(Data excerpts)
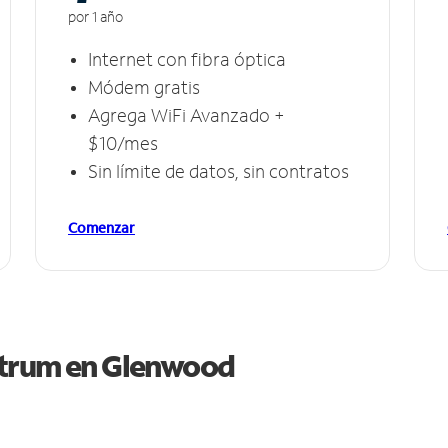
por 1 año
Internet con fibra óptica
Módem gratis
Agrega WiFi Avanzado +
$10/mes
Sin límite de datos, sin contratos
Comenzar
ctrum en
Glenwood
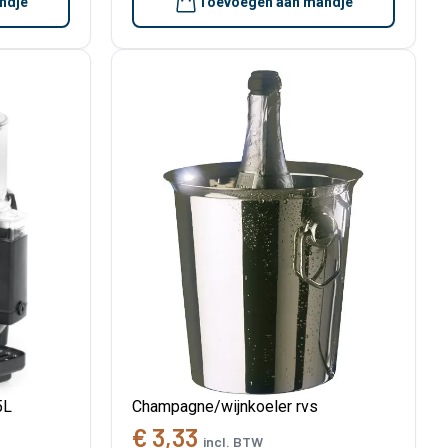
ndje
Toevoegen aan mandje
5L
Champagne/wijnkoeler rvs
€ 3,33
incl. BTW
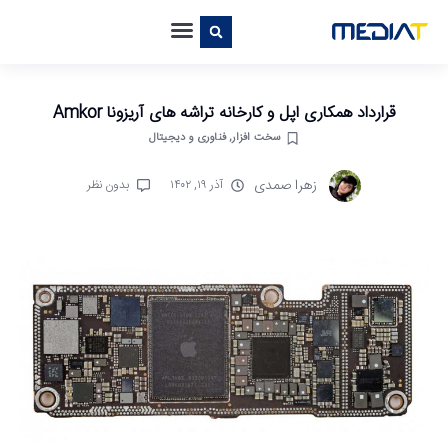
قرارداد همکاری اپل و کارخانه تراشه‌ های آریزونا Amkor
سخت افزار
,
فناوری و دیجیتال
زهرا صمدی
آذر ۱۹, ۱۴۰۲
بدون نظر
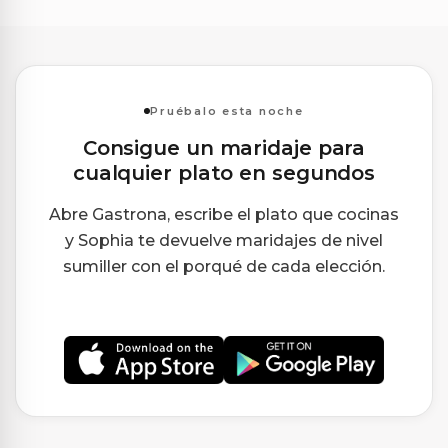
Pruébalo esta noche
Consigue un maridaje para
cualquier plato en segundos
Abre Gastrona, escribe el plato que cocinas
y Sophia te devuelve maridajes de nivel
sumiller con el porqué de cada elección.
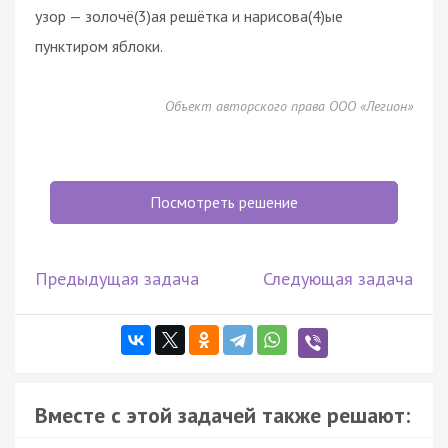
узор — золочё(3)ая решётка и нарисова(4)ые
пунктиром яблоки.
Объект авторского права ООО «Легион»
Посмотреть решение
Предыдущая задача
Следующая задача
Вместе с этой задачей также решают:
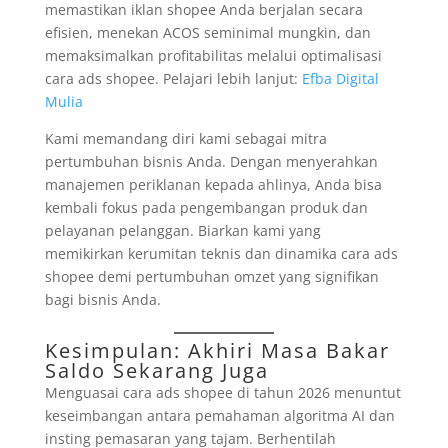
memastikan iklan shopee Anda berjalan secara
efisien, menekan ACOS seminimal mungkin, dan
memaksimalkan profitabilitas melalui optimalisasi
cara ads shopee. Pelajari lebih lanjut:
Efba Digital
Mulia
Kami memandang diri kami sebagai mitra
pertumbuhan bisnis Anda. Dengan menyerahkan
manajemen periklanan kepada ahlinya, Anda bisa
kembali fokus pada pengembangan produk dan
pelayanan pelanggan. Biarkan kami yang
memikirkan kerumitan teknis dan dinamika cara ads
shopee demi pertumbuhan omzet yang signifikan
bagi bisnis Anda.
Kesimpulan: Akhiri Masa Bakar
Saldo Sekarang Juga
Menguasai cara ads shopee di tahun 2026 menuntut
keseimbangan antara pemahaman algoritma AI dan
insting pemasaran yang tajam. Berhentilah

==

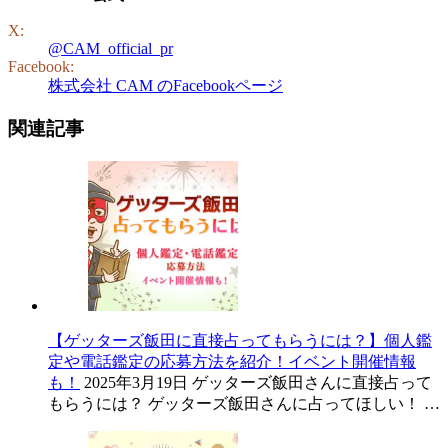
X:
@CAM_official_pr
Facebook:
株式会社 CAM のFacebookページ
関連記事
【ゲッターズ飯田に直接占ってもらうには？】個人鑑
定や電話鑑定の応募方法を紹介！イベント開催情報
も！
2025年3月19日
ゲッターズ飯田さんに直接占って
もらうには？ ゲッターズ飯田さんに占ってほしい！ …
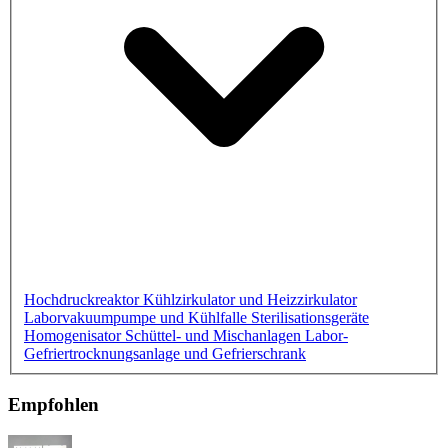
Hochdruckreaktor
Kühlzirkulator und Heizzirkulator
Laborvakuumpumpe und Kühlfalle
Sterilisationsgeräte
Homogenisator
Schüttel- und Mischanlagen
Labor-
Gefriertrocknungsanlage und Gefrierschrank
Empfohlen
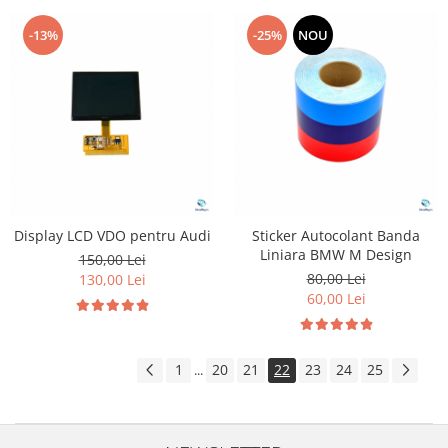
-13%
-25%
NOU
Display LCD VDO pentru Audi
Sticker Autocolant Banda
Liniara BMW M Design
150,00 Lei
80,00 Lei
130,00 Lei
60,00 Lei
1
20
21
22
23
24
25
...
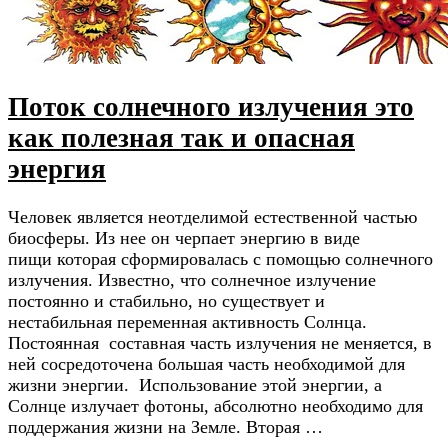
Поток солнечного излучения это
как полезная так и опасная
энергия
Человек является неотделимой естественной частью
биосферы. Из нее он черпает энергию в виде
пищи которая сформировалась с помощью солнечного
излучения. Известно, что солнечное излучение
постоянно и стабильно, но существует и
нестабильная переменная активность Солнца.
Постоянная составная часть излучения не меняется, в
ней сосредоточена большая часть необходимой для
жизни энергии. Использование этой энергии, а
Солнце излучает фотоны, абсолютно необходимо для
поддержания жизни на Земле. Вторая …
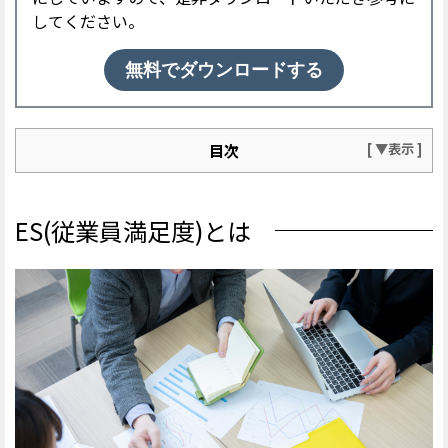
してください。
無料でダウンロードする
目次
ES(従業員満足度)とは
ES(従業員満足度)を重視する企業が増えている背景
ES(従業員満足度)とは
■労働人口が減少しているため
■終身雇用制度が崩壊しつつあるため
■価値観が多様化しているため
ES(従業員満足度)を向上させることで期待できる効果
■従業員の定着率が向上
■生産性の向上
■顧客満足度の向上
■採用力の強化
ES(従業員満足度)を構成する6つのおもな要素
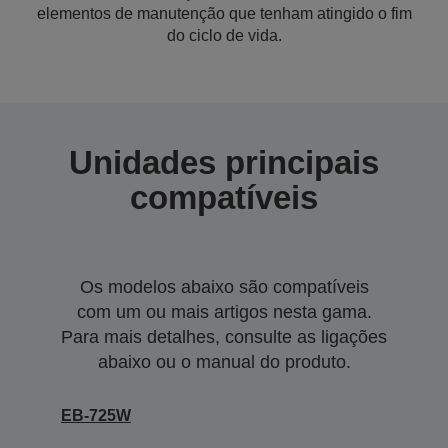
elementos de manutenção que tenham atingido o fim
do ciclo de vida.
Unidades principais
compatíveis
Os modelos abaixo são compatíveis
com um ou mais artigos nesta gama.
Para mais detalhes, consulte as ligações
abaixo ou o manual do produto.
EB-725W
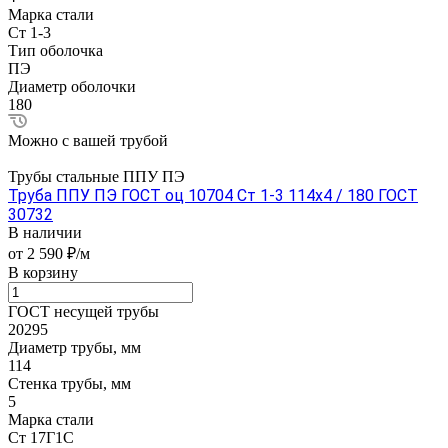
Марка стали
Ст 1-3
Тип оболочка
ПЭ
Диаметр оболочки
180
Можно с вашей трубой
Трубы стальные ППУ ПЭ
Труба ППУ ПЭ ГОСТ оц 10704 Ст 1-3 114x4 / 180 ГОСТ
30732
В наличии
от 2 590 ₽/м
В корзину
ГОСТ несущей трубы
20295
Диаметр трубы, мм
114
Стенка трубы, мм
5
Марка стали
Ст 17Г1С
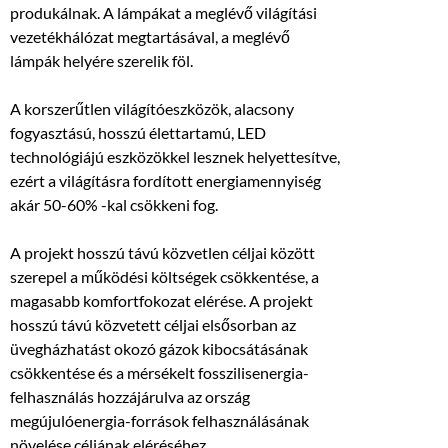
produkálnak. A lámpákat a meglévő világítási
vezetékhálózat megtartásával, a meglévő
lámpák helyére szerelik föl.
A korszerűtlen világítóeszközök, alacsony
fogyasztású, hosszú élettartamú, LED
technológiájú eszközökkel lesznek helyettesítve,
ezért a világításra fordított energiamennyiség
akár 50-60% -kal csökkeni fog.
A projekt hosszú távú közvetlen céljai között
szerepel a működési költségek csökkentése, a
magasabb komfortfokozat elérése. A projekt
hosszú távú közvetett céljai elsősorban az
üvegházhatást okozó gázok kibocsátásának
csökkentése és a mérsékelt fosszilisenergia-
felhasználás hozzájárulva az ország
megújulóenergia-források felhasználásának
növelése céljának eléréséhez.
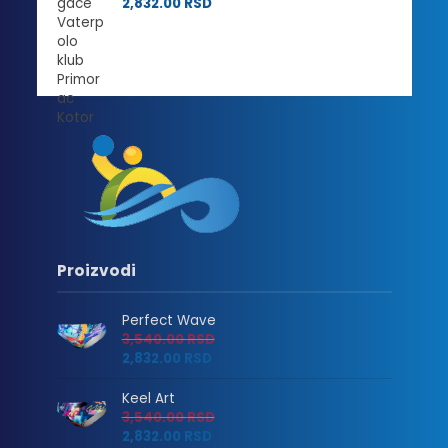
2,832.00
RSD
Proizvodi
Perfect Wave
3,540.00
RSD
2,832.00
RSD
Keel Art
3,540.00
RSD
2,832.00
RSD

Work to complete
From the records above, transcribe without alteration every line from the one with "Человек является неотделимой" to the one with "ней сосредоточена большая", inclusive.

Exercise solution
Человек является неотделимой естественной частью
биосферы. Из нее он черпает энергию в виде
пищи которая сформировалась с помощью солнечного
излучения. Известно, что солнечное излучение
постоянно и стабильно, но существует и
нестабильная переменная активность Солнца.
Постоянная составная часть излучения не меняется, в
ней сосредоточена большая часть необходимой для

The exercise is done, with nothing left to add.